• _Exercise brief_
Give the number of lines in the entries that contain "Designer". State only the count.

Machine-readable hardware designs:

______________________________

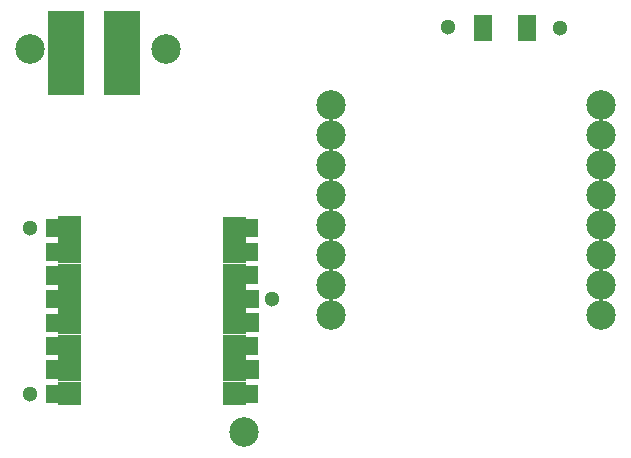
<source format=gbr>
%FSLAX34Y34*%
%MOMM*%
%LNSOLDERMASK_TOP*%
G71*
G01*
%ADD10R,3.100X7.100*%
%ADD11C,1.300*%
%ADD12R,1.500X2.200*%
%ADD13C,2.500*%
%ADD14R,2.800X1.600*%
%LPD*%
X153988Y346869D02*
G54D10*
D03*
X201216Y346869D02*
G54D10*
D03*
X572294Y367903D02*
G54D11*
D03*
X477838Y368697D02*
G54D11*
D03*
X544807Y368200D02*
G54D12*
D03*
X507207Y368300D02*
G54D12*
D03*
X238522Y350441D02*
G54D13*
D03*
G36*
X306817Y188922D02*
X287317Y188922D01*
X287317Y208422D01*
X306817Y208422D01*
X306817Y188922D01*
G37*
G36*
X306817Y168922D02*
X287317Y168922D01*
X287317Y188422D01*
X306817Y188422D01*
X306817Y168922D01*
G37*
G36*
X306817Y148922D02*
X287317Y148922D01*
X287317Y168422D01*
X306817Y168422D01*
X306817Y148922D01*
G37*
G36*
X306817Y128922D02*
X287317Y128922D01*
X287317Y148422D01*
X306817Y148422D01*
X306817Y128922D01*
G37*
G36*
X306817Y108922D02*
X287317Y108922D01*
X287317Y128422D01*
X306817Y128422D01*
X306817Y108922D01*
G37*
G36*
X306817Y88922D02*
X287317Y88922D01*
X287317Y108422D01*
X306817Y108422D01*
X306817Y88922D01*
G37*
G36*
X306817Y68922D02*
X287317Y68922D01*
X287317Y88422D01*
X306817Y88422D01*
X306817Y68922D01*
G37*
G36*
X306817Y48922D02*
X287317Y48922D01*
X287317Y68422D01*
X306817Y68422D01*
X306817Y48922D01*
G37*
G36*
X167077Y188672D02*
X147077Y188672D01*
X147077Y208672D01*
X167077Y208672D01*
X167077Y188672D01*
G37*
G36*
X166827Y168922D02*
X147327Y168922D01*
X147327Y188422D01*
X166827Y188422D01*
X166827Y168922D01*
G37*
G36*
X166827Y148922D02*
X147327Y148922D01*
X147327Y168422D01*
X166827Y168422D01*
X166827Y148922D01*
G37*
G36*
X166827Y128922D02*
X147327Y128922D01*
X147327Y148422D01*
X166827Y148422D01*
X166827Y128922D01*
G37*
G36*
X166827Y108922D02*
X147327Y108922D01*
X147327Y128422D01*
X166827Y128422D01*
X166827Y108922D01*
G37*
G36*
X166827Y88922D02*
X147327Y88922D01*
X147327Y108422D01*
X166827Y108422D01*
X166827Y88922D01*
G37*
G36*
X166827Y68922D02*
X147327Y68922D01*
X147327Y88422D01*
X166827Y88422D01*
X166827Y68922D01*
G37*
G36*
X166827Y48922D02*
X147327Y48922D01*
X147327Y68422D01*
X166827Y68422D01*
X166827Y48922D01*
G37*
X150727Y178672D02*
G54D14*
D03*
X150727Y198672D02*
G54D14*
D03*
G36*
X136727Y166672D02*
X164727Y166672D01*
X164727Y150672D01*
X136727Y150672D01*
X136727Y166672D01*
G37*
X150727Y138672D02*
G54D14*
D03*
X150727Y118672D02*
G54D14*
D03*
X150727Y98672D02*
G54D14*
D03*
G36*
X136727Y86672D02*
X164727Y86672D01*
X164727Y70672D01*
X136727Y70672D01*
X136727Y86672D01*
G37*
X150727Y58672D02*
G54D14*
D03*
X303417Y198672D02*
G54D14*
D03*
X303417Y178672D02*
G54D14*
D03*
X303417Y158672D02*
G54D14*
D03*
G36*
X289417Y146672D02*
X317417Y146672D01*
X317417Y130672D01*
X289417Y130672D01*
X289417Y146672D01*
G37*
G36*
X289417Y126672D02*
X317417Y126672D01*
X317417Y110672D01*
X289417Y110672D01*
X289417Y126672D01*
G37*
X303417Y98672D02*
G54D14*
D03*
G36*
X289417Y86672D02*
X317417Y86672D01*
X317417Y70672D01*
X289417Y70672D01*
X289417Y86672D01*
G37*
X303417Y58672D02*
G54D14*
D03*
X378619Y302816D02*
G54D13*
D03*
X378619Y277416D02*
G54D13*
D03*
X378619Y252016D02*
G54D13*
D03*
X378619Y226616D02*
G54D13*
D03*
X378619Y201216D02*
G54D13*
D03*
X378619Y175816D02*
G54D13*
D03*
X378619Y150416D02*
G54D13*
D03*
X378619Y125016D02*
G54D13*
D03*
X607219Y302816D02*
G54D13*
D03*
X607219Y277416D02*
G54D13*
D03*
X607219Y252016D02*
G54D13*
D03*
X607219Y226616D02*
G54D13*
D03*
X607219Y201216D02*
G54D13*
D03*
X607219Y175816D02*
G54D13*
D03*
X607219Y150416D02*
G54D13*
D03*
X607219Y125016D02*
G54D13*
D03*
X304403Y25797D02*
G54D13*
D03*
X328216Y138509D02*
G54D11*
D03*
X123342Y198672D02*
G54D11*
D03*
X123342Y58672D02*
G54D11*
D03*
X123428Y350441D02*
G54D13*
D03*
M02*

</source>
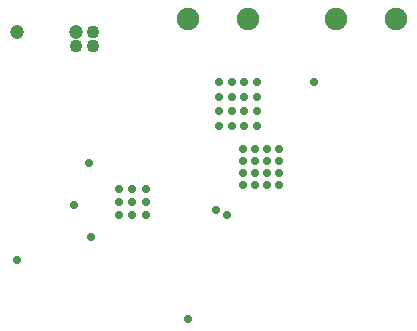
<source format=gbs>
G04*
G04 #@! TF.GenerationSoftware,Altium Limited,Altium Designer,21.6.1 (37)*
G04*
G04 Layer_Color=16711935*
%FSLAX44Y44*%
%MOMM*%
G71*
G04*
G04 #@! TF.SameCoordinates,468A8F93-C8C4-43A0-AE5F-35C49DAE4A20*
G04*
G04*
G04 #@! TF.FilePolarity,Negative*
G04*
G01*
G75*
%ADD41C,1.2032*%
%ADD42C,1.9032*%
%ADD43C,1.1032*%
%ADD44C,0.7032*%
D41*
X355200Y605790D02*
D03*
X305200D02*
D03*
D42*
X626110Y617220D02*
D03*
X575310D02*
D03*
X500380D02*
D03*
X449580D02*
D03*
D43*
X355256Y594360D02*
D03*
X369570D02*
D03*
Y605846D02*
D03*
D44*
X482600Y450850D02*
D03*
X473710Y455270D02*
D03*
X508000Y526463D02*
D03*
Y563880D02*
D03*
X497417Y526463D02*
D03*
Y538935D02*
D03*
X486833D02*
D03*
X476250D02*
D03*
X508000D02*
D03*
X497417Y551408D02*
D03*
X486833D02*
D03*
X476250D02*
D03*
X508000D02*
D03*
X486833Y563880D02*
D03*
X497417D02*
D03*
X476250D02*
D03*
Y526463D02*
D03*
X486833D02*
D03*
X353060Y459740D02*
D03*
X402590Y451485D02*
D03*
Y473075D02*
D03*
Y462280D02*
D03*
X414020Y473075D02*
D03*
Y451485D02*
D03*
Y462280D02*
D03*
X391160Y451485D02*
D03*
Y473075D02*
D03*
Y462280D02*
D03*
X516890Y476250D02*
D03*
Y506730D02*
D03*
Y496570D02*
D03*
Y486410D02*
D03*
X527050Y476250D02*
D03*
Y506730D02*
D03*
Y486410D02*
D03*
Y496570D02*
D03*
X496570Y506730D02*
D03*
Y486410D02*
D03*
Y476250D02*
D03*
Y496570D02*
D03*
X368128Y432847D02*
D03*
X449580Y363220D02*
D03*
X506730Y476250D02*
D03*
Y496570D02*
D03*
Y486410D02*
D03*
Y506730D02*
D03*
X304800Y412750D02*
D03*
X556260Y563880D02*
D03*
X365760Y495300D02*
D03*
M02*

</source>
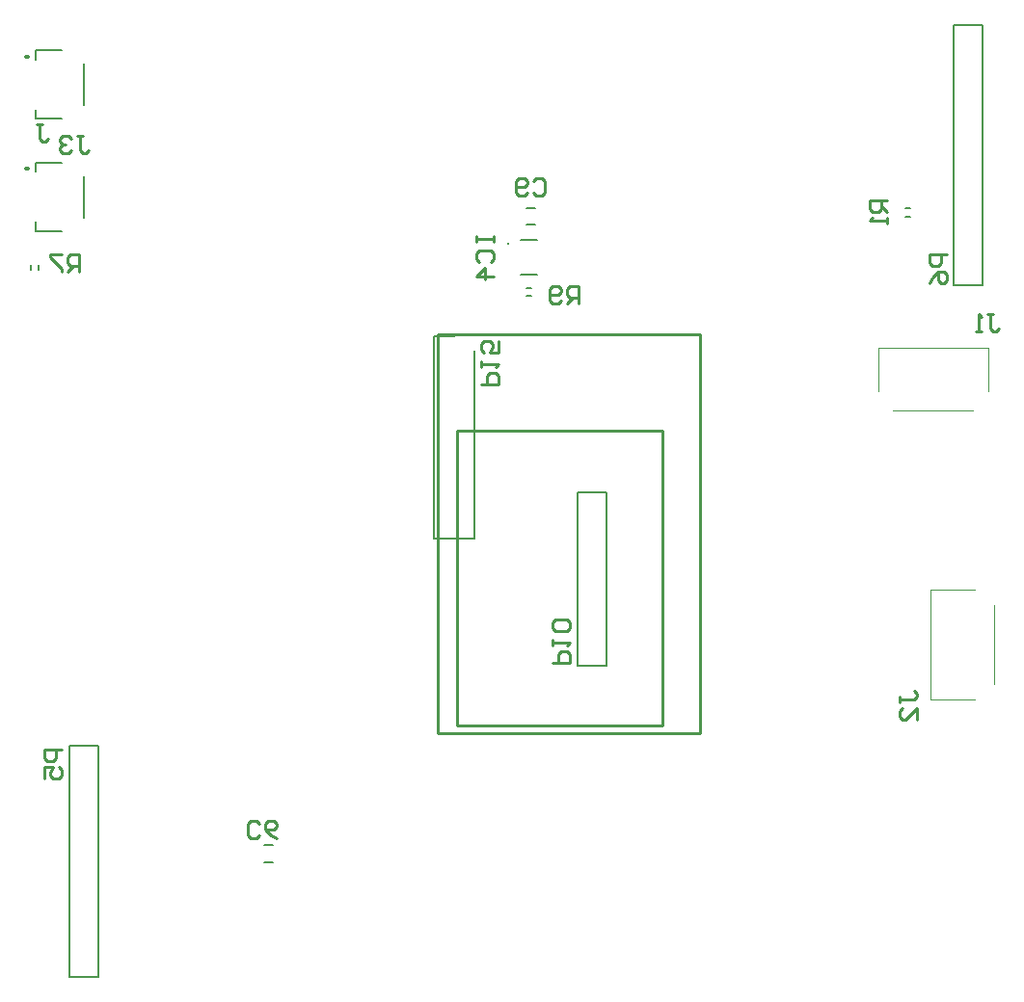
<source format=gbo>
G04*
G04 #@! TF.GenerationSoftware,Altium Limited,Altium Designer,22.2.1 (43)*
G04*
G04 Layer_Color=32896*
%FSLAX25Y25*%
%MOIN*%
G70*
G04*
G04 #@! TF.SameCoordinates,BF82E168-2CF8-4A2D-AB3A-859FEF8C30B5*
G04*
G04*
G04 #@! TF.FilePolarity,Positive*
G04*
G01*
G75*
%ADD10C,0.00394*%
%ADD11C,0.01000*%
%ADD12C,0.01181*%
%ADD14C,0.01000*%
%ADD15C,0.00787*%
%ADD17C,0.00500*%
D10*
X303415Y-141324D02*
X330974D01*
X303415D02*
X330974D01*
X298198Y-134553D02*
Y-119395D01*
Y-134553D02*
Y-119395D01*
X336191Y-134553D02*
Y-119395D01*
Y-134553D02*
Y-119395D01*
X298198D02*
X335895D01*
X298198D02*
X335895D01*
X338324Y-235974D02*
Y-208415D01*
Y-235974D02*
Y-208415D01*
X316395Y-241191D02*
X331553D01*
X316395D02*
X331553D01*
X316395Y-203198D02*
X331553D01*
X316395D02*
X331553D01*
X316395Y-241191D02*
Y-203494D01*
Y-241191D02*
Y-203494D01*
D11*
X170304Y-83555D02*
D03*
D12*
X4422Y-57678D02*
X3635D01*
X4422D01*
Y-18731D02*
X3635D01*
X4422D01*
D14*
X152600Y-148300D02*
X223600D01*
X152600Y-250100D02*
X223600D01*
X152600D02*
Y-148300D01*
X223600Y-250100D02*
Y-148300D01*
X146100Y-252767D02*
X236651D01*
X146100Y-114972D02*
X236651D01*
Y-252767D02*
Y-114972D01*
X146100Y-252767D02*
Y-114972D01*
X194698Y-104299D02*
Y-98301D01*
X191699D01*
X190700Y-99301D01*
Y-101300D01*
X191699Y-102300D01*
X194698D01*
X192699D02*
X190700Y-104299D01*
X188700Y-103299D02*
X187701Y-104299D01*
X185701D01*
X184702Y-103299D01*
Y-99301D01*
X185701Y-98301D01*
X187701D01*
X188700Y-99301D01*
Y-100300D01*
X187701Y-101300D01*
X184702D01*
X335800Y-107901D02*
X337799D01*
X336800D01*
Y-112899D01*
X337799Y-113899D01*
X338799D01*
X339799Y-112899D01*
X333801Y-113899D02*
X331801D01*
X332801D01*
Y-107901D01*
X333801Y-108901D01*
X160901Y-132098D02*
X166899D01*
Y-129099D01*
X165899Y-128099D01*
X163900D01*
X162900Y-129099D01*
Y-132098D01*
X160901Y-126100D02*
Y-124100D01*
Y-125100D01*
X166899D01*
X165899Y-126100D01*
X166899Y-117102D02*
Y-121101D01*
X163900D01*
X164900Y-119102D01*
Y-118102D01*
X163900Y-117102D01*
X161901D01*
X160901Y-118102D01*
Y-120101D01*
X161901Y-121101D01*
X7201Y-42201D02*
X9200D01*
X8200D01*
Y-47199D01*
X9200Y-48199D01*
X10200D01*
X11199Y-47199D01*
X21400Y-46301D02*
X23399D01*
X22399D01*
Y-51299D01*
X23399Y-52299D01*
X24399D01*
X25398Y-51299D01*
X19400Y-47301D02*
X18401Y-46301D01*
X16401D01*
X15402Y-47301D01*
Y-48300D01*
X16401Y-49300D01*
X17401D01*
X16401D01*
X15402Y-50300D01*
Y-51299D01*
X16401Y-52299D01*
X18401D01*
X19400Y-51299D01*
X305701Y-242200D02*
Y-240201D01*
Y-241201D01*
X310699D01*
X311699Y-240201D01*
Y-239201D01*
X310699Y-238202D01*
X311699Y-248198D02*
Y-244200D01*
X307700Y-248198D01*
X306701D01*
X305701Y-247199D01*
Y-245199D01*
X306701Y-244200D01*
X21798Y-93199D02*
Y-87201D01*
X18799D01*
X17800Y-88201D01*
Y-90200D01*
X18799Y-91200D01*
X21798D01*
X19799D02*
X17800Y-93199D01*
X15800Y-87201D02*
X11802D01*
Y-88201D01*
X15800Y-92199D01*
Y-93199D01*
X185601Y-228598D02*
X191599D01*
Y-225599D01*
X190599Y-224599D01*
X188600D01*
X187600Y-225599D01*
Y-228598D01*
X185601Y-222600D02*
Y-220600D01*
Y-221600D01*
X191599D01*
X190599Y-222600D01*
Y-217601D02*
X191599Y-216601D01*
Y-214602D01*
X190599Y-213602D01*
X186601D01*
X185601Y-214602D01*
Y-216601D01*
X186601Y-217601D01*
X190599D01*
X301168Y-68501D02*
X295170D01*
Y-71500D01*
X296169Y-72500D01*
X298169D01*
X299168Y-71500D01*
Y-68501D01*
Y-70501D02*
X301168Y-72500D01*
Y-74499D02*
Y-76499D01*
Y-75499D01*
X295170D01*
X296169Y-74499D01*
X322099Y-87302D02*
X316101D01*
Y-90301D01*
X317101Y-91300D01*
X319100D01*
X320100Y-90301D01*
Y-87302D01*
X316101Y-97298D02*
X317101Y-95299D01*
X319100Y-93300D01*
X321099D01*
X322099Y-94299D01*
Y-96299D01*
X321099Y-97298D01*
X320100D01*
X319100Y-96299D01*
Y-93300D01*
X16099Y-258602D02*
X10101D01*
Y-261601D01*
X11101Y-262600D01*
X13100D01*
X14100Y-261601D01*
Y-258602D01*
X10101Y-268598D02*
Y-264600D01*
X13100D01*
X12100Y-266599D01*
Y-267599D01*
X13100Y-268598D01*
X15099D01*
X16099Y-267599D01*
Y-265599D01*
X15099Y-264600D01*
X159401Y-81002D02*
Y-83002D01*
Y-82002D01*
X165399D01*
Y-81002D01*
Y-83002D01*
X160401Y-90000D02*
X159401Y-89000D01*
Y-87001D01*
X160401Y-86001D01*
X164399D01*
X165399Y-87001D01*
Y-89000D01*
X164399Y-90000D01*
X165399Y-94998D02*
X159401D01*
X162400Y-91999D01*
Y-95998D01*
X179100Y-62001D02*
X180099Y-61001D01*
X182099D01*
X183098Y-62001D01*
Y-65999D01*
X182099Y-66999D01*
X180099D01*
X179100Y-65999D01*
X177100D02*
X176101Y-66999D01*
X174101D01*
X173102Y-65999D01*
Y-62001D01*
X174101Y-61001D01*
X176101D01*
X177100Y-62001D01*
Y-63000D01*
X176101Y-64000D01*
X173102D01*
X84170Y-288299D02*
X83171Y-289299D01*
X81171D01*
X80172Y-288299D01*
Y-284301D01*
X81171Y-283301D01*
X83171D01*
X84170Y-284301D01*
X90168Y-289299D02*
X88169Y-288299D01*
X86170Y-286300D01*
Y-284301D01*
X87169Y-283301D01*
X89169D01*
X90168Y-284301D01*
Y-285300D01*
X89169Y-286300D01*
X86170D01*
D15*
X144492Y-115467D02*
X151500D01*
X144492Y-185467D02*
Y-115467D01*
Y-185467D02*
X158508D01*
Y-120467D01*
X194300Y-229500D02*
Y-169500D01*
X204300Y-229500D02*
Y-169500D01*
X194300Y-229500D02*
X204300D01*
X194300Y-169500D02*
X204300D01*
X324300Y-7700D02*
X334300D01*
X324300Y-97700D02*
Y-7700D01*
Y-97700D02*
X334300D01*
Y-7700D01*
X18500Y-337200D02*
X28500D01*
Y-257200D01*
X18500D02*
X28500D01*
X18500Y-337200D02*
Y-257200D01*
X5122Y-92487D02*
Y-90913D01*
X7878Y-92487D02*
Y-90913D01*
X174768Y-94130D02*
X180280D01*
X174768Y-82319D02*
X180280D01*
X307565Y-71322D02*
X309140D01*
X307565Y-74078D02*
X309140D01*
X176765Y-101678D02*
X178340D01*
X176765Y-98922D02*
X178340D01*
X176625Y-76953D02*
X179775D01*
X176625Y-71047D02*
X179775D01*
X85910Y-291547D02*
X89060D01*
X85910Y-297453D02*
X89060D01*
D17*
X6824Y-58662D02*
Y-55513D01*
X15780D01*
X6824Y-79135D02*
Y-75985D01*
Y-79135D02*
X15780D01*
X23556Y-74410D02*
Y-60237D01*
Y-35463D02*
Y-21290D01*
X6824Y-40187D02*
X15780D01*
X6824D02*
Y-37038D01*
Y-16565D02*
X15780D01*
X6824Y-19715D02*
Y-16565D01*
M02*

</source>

______________________________

• _Response to this exercise_
2